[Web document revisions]
=== Section Start ===
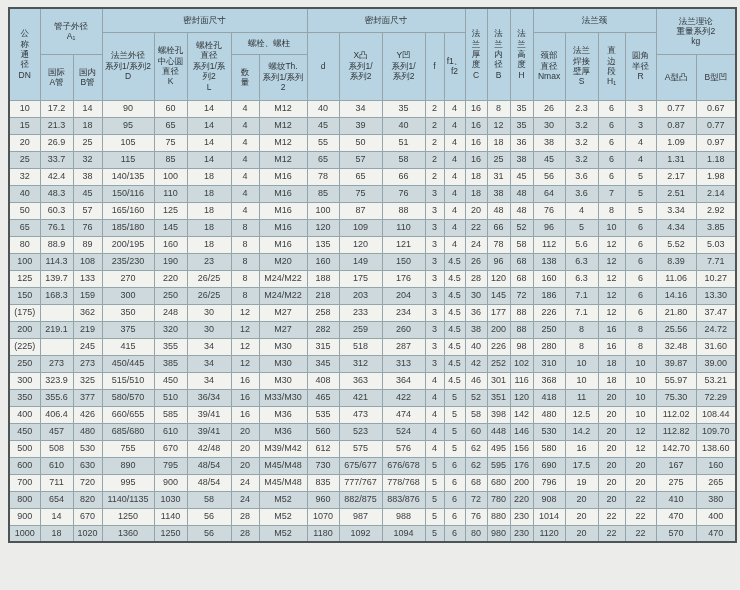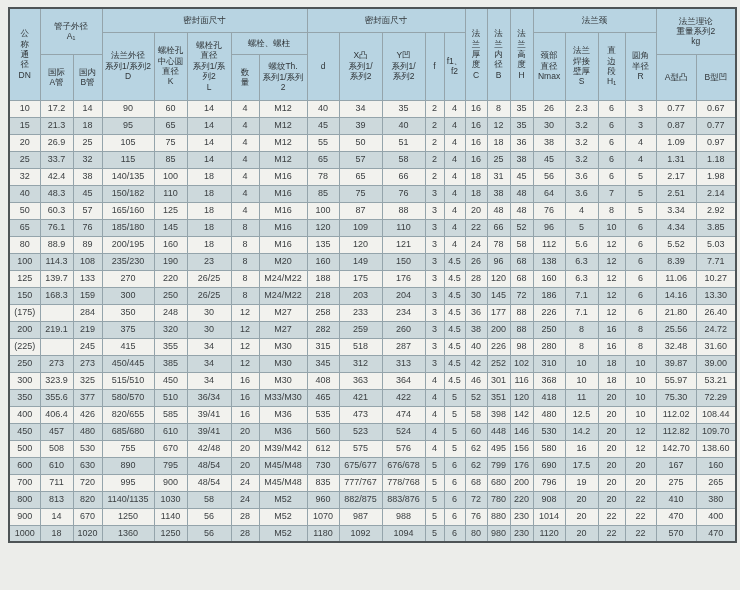"150/182" td { text: 150/182 -> 150/116 }
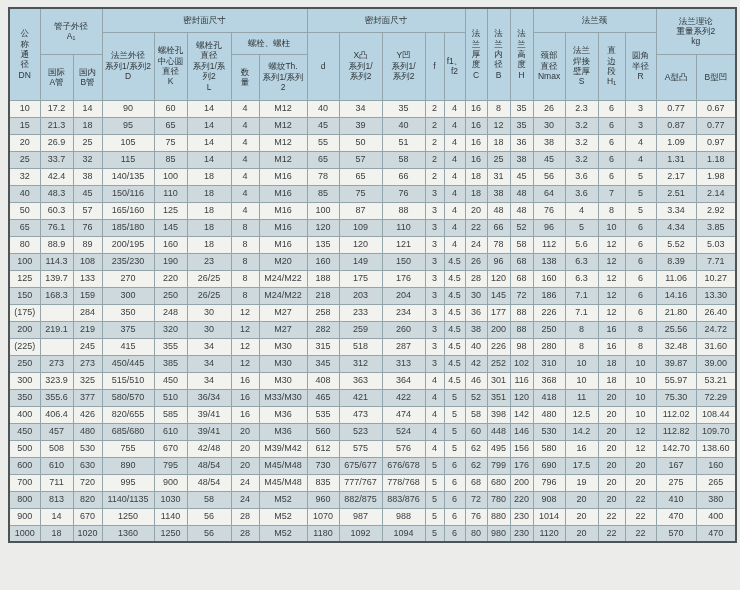"284" td { text: 284 -> 362 }
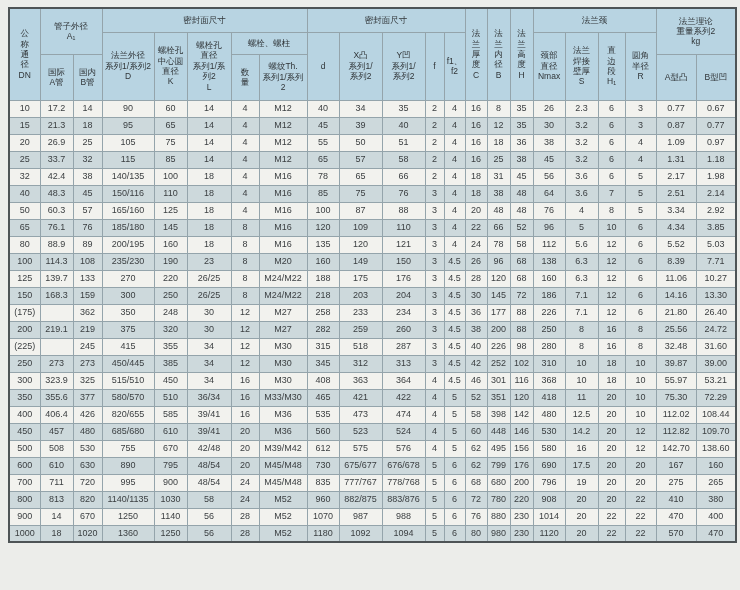"26.40" td { text: 26.40 -> 37.47 }
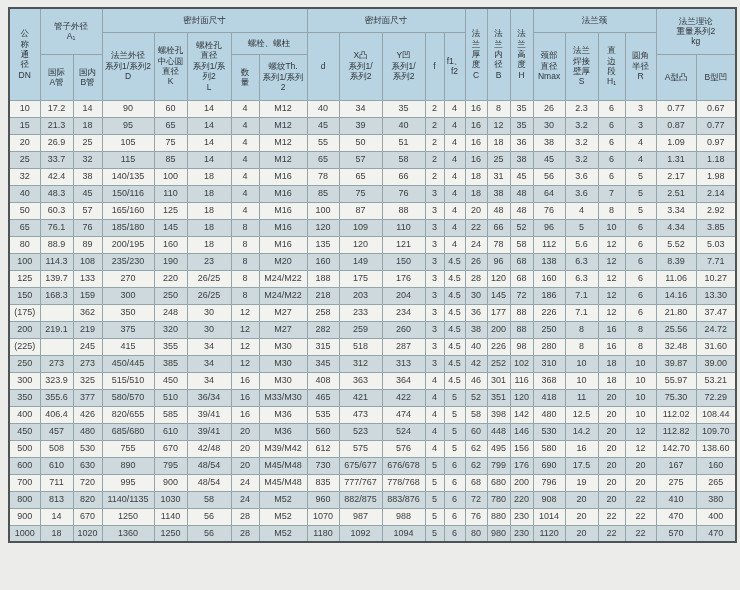"820/655" td { text: 820/655 -> 660/655 }
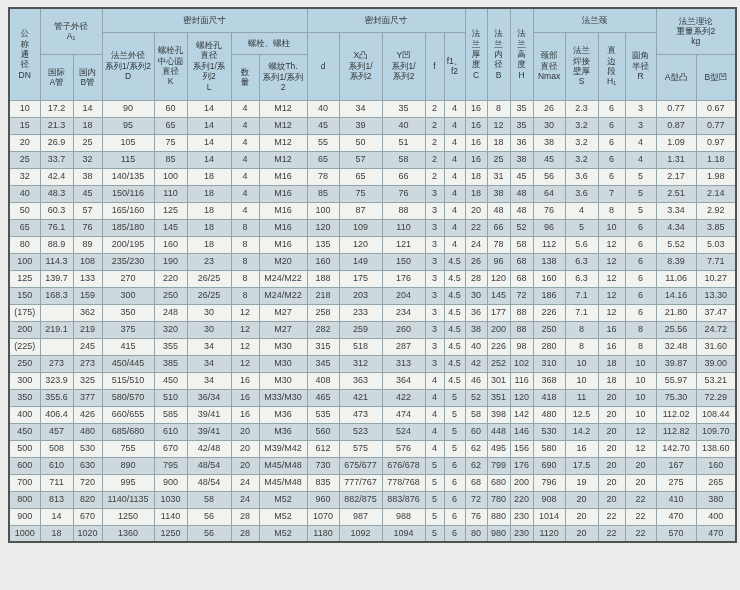"799" td { text: 799 -> 595 }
=== Section End ===
--- TASK PROMPT ---
Emit an exact copy of the lines from the line bearing "text: 26.40 ->" through the last line above, inclusive, and leave the images out.

--- SOLUTION BELOW ---
"26.40" td { text: 26.40 -> 37.47 }
"820/655" td { text: 820/655 -> 660/655 }
"799" td { text: 799 -> 595 }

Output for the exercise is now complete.